A formal request from a data subject for information that we hold about them must be made in writing. Any member of staff or person collecting or processing personal data on our behalf who receives a written request should immediately forward it to [CONTACT].
10. Data Protection Impact Assessments
As you can see, when dealing with personal data there is a lot to keep in mind and records. This means that before you gather personal data in new ways, or introduce a new processing activity, you should assess the risk beforehand. If you determine that the new way of dealing with this personal data is of high risk to the rights of data subjects, you must complete a Data Protection Impact Assessment using our template. The activity is likely to be high-risk if there is:
(a) use of new technologies;
(b) automated processing;
(c) large scale processing of sensitive data; and
(d) large scale, systematic monitoring of a publicly accessible area.

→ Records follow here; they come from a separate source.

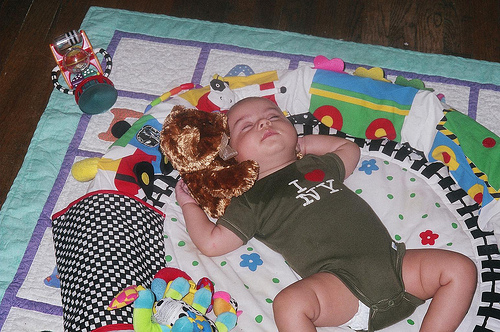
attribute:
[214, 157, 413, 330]
shirt — I love new york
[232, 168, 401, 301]
tee shirt — I love NY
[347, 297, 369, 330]
diaper — white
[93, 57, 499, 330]
infant — sleeping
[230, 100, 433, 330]
infant — very tired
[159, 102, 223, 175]
bear — stuffed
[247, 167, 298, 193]
spot — wet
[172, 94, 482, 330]
baby — on its back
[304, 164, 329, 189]
heart — red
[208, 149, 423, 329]
shirt — green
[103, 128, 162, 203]
car/blanket — blanket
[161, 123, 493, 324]
infant — sleeping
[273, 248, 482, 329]
legs — chubby, baby's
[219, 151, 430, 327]
onesie — green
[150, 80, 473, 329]
infant — sleeping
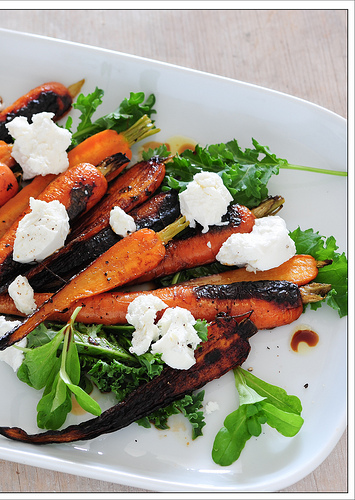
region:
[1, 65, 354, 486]
roasted carrots on white plate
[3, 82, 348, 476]
cheese sprinkled on roasted carrots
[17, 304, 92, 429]
leafy green herb on white plate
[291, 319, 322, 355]
small spot of sauce or juice on plate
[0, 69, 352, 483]
blackened root vegitables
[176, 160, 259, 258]
chunk of cheese on top of roasted carrot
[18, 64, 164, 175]
stems of carrots not cut off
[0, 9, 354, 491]
white plate full of roasted veggies on white table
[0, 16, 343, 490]
different sizes of root veggies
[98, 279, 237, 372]
two pieces of fresh cheese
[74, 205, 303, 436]
Grilled baby carrots on a white plate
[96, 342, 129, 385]
The kale is green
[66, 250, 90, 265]
This carrot is grilled black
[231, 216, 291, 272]
A soft white cheese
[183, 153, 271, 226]
Kale under the grilled carrots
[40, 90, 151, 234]
A plate of grilled carrots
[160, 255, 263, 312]
The carrots are orange and black in this dish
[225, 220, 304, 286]
A soft shite cheese on the carrots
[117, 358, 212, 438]
Green kale under the carrots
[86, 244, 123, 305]
Some grains of pepper on the carrot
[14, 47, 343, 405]
white plate of food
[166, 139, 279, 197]
leaves of green lettuce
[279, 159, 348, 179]
green stem of leaves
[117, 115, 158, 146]
stem on top of carrot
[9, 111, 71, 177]
clump of white cheese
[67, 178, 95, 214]
burn mark on carrot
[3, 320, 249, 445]
burned carrot with shriveled tip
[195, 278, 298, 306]
burn mark on skin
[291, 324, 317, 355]
oil drop on plate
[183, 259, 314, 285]
inside of sliced carrot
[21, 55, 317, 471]
white plate filled with food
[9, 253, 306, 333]
cooked small carrots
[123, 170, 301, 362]
white goat cheese on carrots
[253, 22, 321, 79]
very light wood table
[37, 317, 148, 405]
green lettuce under carrots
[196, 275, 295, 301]
area of carrot that got burnt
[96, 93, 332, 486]
white plate with a retagular shape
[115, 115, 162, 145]
stem of carrot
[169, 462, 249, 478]
light reflecting on plate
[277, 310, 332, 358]
brown sauce spilled on plate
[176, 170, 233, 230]
The plate contains cheese.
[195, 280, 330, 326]
The plate contains carrots.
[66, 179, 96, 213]
The carrots have been grilled.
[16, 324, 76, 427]
The plate contains greens.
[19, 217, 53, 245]
Seasoning is on the food.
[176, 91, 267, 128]
The plate is white.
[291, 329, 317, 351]
The plate contains dressing.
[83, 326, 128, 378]
Lettuce is on the table.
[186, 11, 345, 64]
The plate is on a table.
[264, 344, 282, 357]
Seasoning is on the plate.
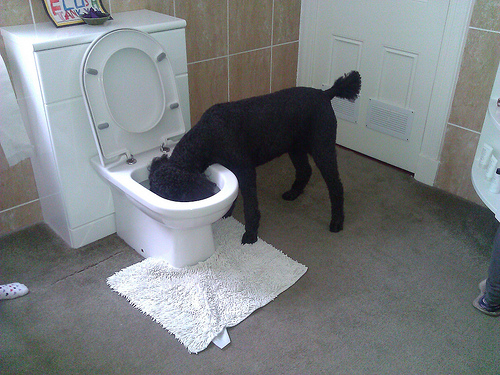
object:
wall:
[0, 0, 307, 246]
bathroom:
[1, 2, 498, 372]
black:
[146, 72, 361, 243]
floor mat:
[105, 213, 307, 354]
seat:
[82, 28, 186, 164]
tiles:
[187, 5, 294, 89]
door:
[297, 1, 473, 186]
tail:
[325, 70, 362, 103]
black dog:
[148, 71, 361, 244]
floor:
[0, 144, 499, 374]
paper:
[0, 58, 35, 167]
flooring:
[375, 185, 450, 240]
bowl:
[98, 147, 238, 230]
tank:
[0, 8, 192, 249]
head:
[146, 156, 212, 203]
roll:
[0, 58, 14, 84]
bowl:
[79, 11, 110, 25]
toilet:
[79, 27, 239, 266]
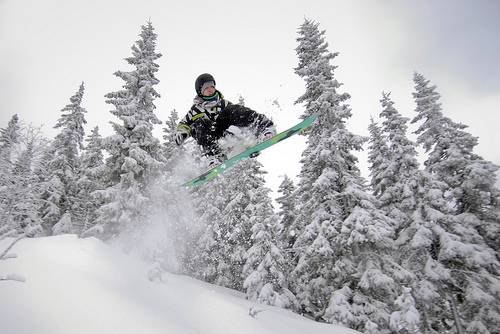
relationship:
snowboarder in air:
[172, 58, 321, 192] [1, 2, 498, 250]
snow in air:
[104, 140, 239, 274] [1, 2, 498, 250]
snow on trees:
[104, 140, 239, 274] [136, 111, 187, 267]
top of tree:
[103, 23, 171, 98] [88, 22, 168, 250]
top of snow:
[12, 230, 164, 279] [3, 236, 387, 328]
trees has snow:
[136, 111, 187, 267] [104, 140, 239, 274]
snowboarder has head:
[172, 58, 321, 192] [194, 73, 217, 98]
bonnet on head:
[194, 71, 217, 85] [194, 73, 217, 98]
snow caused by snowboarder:
[104, 140, 239, 274] [172, 58, 321, 192]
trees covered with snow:
[136, 111, 187, 267] [104, 140, 239, 274]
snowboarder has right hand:
[172, 58, 321, 192] [172, 125, 194, 145]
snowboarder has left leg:
[172, 58, 321, 192] [218, 105, 277, 141]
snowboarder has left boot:
[172, 58, 321, 192] [255, 126, 279, 139]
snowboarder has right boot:
[172, 58, 321, 192] [201, 151, 230, 167]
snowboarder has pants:
[172, 58, 321, 192] [189, 105, 283, 160]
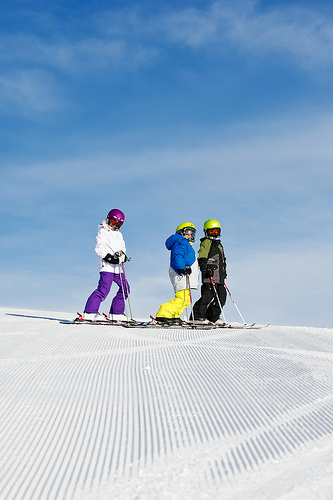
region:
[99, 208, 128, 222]
A purple sketting helmet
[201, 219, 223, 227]
A green sketting helmet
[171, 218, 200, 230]
A green sketting helmet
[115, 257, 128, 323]
A long slim sketting rod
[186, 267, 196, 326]
A long slim sketting rod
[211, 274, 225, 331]
A long slim sketting rod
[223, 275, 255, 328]
A long slim sketting rod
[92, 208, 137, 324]
A beautiful sketing suit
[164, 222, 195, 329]
A beautiful sketing suit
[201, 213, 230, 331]
A beautiful sketing suit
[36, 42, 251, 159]
this is the sky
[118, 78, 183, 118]
the sky is blue in color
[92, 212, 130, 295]
this is a man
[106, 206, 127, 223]
this is a helmet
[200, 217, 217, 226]
the helmet is yellow in color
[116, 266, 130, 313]
this is a stick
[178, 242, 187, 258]
this is a jacket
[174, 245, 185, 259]
the jacket is blue in color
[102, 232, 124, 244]
the jacket is white in color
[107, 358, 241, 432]
this is the snow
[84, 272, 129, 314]
a pair of purple snow pants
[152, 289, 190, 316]
a pair of yellow snow pants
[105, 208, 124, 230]
a purple ski helmet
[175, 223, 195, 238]
a yellow ski helmet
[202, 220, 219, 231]
a yellow ski helmet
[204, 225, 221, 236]
protective eye wear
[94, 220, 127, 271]
a white winter coat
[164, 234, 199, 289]
a blue and white winter coat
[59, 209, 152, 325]
a girl on snow skis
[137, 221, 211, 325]
a girl on snow skis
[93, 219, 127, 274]
A hooded white parka.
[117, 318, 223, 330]
A pair of skis.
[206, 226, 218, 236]
A sun visor on a helmet.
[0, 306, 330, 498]
Crisp, white packed snow for skiing.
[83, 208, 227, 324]
Three people on a ski slope.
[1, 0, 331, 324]
Blue sky with little cloud coverage.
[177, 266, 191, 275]
A black gloved hand.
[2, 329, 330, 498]
Vertical and criss cross patterns in the snow.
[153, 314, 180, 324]
A woman wearing black ski boots.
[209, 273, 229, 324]
A man holding a ski pole in his right hand.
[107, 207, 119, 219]
helmet is a bright purple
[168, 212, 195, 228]
ski helmet is bright yellow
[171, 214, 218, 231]
two yellow helmets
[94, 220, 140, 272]
ski jacket is white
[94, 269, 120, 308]
ski pants are purple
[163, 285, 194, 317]
ski pants are bright yellow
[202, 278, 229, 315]
ski pants are black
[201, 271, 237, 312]
skis are red, black and white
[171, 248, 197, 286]
ski jacket is blue and white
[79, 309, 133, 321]
ski boots are white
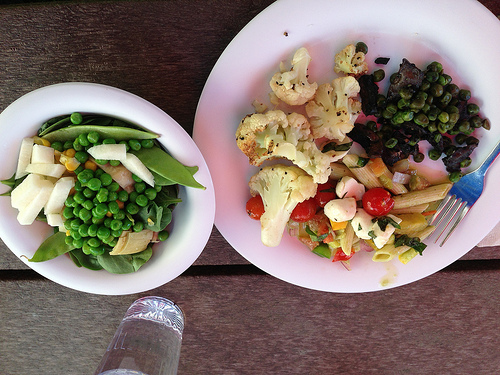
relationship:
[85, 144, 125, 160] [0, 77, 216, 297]
vegetables in bowl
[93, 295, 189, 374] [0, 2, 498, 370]
glass on table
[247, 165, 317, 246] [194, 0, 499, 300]
cauliflower on plate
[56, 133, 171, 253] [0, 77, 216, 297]
peas in bowl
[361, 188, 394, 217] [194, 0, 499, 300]
tomato on plate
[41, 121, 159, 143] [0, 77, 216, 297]
snap pea in bowl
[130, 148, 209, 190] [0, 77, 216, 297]
snap pea in bowl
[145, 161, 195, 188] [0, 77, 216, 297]
snap pea in bowl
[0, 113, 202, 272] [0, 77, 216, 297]
vegetables in bowl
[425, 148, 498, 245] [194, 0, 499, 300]
fork on plate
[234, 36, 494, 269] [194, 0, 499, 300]
food on plate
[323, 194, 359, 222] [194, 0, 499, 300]
cheese on plate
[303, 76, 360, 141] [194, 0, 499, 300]
food on plate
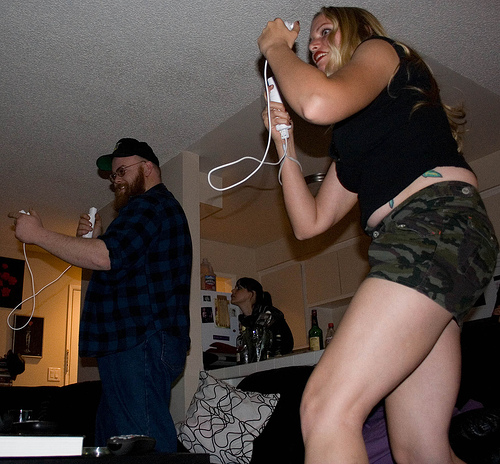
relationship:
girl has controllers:
[230, 0, 500, 464] [241, 12, 335, 127]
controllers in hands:
[241, 12, 335, 127] [235, 13, 340, 64]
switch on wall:
[28, 326, 84, 400] [22, 278, 107, 440]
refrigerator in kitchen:
[208, 283, 230, 350] [226, 262, 391, 380]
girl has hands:
[230, 0, 500, 464] [235, 13, 340, 64]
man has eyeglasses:
[109, 151, 147, 178] [109, 157, 158, 181]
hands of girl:
[235, 13, 340, 64] [230, 0, 500, 464]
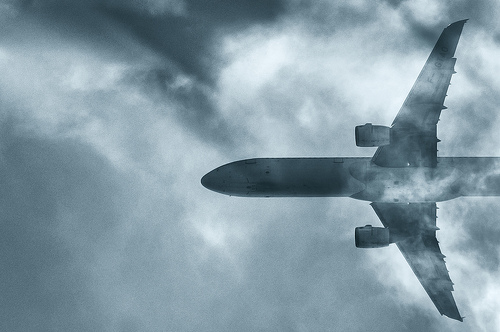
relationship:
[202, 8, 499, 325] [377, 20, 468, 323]
airplane has wings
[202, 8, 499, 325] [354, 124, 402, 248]
plane has engine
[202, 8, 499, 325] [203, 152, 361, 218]
plane has nose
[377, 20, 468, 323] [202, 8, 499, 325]
wing of a plane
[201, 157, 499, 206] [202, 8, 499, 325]
body of a plane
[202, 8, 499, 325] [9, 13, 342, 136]
plane between clouds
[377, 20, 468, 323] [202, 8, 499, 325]
wings of an plane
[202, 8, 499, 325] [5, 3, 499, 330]
plane in sky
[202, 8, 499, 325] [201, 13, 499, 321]
plane has nose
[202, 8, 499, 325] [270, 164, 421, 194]
plane has underbelly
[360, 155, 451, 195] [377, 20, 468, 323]
jet engine under wings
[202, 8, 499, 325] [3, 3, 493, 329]
plane in clouds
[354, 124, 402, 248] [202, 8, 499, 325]
engine on side of plane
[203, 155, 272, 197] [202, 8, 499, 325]
cockpit on plane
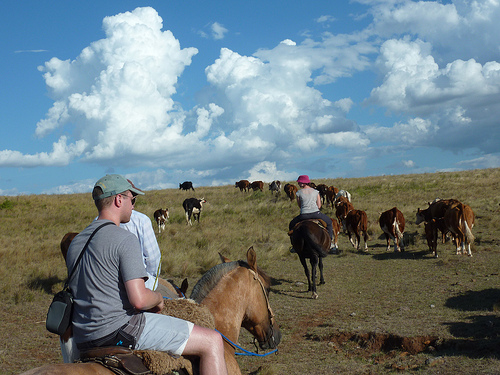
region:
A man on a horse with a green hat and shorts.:
[62, 173, 228, 373]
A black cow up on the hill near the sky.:
[178, 180, 194, 192]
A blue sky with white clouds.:
[0, 2, 499, 192]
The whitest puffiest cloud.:
[37, 7, 199, 156]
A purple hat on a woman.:
[295, 174, 311, 185]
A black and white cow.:
[180, 196, 206, 225]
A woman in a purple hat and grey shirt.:
[288, 174, 336, 251]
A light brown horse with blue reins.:
[21, 245, 280, 373]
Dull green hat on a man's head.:
[90, 173, 146, 201]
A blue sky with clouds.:
[1, 0, 498, 183]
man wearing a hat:
[92, 165, 147, 221]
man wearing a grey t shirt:
[51, 225, 142, 329]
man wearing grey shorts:
[125, 308, 200, 362]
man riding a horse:
[45, 160, 299, 369]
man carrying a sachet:
[33, 268, 88, 345]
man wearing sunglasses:
[113, 188, 142, 208]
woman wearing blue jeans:
[285, 208, 337, 243]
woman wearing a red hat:
[293, 168, 310, 190]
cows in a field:
[168, 173, 216, 224]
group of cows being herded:
[179, 168, 473, 268]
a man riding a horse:
[88, 172, 282, 374]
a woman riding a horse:
[291, 175, 326, 249]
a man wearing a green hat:
[93, 172, 140, 203]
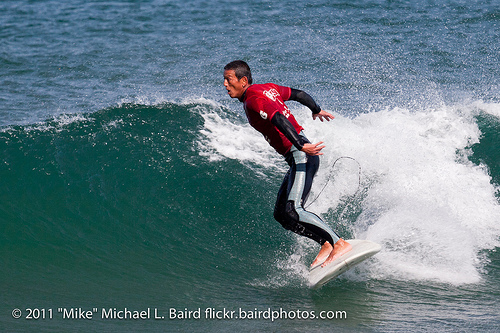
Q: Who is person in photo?
A: Man.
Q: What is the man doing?
A: Surfing.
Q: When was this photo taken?
A: Daytime.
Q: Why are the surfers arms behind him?
A: For balance.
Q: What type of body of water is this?
A: Ocean.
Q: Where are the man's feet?
A: On surfboard.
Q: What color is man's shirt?
A: Red.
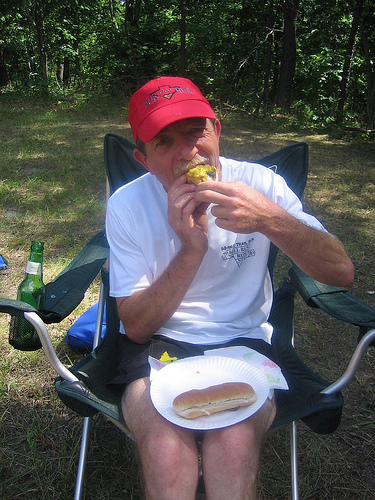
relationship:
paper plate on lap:
[148, 355, 270, 432] [112, 332, 278, 432]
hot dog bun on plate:
[169, 381, 258, 415] [148, 355, 270, 432]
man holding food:
[103, 75, 353, 500] [183, 164, 218, 188]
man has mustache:
[103, 75, 353, 500] [171, 156, 209, 171]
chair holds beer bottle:
[3, 135, 374, 439] [13, 240, 49, 351]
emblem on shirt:
[219, 236, 261, 268] [100, 157, 320, 350]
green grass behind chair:
[12, 124, 102, 209] [3, 135, 374, 439]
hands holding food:
[165, 180, 262, 244] [183, 164, 218, 188]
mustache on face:
[171, 156, 209, 171] [132, 117, 225, 190]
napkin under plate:
[212, 346, 285, 388] [148, 355, 270, 432]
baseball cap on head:
[123, 75, 216, 138] [127, 76, 224, 189]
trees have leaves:
[256, 4, 372, 123] [222, 23, 279, 94]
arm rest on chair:
[286, 286, 374, 347] [3, 135, 374, 439]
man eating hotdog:
[103, 75, 353, 500] [169, 381, 258, 415]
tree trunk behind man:
[277, 1, 298, 111] [103, 75, 353, 500]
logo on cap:
[136, 84, 192, 106] [123, 75, 216, 138]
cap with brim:
[123, 75, 216, 138] [130, 106, 220, 140]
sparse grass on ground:
[6, 391, 67, 466] [8, 106, 100, 232]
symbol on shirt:
[219, 236, 261, 268] [100, 157, 320, 350]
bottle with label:
[13, 240, 49, 351] [22, 258, 46, 280]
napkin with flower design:
[212, 346, 285, 388] [256, 356, 278, 371]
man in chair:
[103, 75, 353, 500] [3, 135, 374, 439]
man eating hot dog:
[103, 75, 353, 500] [169, 381, 258, 415]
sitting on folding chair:
[100, 323, 313, 425] [3, 135, 374, 439]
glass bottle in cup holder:
[13, 240, 49, 351] [2, 298, 57, 323]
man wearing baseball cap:
[103, 75, 353, 500] [123, 75, 216, 138]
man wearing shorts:
[103, 75, 353, 500] [112, 327, 292, 402]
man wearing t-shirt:
[103, 75, 353, 500] [100, 157, 320, 350]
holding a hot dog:
[165, 180, 262, 244] [183, 164, 218, 188]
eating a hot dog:
[173, 158, 220, 194] [183, 164, 218, 188]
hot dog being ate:
[183, 164, 218, 188] [173, 158, 220, 194]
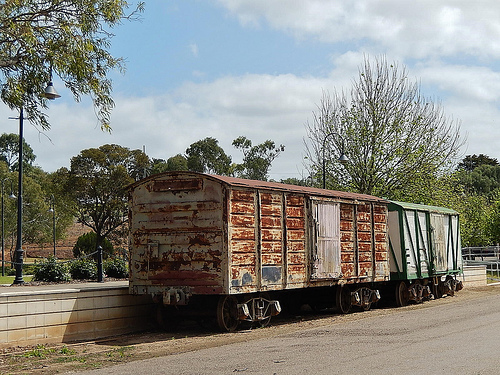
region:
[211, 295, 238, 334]
the wheel of a train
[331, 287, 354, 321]
the wheel of a train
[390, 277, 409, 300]
the wheel of a train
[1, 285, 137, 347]
a wall made of bricks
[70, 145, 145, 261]
a tree in a distance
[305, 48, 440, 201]
a tree in a distance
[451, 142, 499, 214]
a tree in a distance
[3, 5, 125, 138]
a tree in a distance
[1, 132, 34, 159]
a tree in a distance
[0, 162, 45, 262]
a tree in a distance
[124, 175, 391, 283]
A dilapidated red-brown box car from a train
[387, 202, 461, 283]
A restored box car from a train painted white with green trim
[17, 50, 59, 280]
A streetlight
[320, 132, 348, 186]
A streetlight in the background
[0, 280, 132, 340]
A low wall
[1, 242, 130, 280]
A chain marking the boundary of the path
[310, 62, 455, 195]
Top of a tree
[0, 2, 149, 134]
Hanging tree branches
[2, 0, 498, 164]
Partly cloudy sky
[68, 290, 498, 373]
A road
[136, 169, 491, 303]
The train cars are old and rusty.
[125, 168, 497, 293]
Train cars are parked.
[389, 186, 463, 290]
The train car is green and white.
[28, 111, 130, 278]
The trees are green.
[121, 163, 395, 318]
The train car is rusted.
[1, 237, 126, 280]
a chain separates the pole and trees.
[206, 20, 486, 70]
The sky is blue and cloudy.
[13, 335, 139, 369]
The grass is dried up.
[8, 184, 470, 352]
The train cars sits next to a wall.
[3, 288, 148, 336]
The wall is rusted at the bottom.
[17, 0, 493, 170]
A sky with clouds.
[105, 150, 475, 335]
A rusty part of a train.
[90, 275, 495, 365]
A gray road with no litter.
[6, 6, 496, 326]
A sunny day during the daytime.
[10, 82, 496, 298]
A row of green trees.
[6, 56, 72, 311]
A lamppost on the left.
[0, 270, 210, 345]
A white wall with brown dirt.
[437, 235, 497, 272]
A silver fence in the distance.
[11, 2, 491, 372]
A scene outdoors on street.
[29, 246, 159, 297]
Three green bushes near wall.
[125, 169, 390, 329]
rusted train wagon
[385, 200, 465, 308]
white and green train wagon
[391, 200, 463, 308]
white-green train wagon is parked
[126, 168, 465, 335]
two train wagons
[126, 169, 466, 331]
two train wagons are parked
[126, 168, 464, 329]
two forgotten train wagons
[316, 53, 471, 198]
tree with few leaves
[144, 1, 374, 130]
blue sky with few clouds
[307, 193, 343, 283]
white door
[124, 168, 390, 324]
rusty wagon with white door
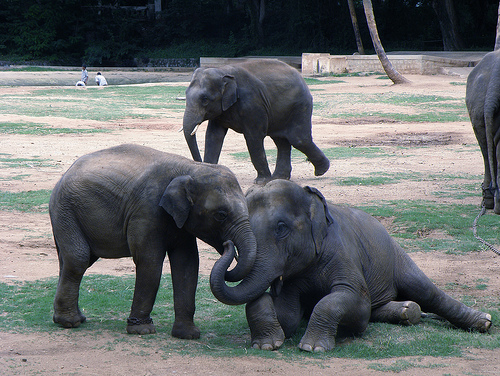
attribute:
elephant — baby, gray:
[48, 143, 258, 339]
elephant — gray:
[210, 179, 489, 352]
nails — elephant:
[254, 336, 279, 353]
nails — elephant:
[299, 334, 338, 354]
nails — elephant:
[398, 294, 423, 321]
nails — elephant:
[469, 305, 492, 330]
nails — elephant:
[126, 317, 157, 334]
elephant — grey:
[247, 180, 493, 365]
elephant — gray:
[177, 48, 335, 184]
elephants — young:
[42, 139, 492, 354]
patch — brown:
[317, 115, 474, 150]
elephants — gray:
[41, 46, 499, 354]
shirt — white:
[94, 75, 106, 85]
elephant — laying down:
[225, 175, 471, 337]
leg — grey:
[244, 289, 304, 349]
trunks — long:
[180, 115, 286, 306]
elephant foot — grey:
[469, 307, 497, 341]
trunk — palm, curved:
[361, 2, 410, 88]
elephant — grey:
[65, 151, 320, 358]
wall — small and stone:
[288, 44, 477, 84]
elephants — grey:
[166, 52, 392, 232]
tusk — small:
[191, 124, 200, 135]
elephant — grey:
[206, 164, 498, 357]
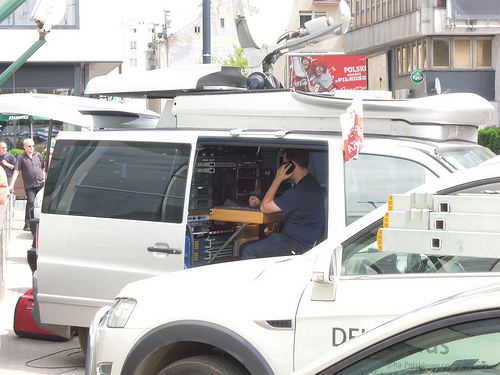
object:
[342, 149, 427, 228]
window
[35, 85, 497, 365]
vehicle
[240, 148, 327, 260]
man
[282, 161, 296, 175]
phone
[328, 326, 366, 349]
de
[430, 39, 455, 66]
window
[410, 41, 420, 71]
window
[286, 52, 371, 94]
poster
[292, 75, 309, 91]
cola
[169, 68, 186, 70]
isaldn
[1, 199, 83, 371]
road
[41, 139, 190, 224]
window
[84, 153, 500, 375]
vehicle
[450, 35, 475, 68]
window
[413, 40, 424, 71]
glass window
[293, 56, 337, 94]
clown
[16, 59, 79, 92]
window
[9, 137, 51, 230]
man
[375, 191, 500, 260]
ladder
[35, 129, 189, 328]
door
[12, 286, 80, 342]
bag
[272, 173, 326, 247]
black outfit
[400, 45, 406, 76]
window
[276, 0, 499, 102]
building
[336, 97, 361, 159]
poster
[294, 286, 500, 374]
vehicle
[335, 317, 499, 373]
window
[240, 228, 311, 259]
pants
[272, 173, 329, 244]
shirt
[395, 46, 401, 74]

A Data Protection Impact Assessment must include:
(a) a description of the processing, its purposes and the data controller's legitimate interests if appropriate;
(b) an assessment of the necessity and proportionality of the processing in relation to its purpose;
(c) an assessment of the risk to individuals; and
(d) the risk mitigation measures in place and demonstration of compliance.
We are subject to certain rules and privacy laws when marketing to our customers. For example, a data subject's prior consent is required for electronic direct marketing (for example, by email, text or automated calls). The limited exception for existing customers known as "soft opt in" allows us to send marketing texts or emails if we obtained contact details in the course of a sale to that person, are marketing similar products or services, and give the person a clear and prominent opportunity to promptly opt out of marketing when first collecting the details and in every subsequent message.
12. Sharing Personal Data
Generally, we cannot share personal data with third parties unless certain safeguards and contractual arrangements have been put in place.
You may only share the personal data we hold with another employee, agent or representative of our group) if the recipient has a job-related need to know the information and the transfer complies with any applicable cross-border transfer restrictions.
You may only share the personal data we hold with third parties when:
(a) they have a need to know the information for the purposes of providing the contracted services;
(b) sharing the personal data complies with the privacy notice or other information provided to the data subject and, if required, the data subject's consent has been obtained;
(c) the third party has agreed to comply with the required data security standards, policies and procedures and put adequate security measures in place;
(d) the transfer complies with any applicable cross border transfer restrictions; and
(e) a fully executed written contract that contains GDPR approved third party clauses in in place.
13. Data breach
If you become aware of any loss, damage or unauthorised access to any personal data you should notify Fiona Munn
For any advice, help or support on any matter covered by this policy please contact Fiona Munn. If you are unsure about whether an issue is worth raising, err on the side of caution, and speak to the legal team.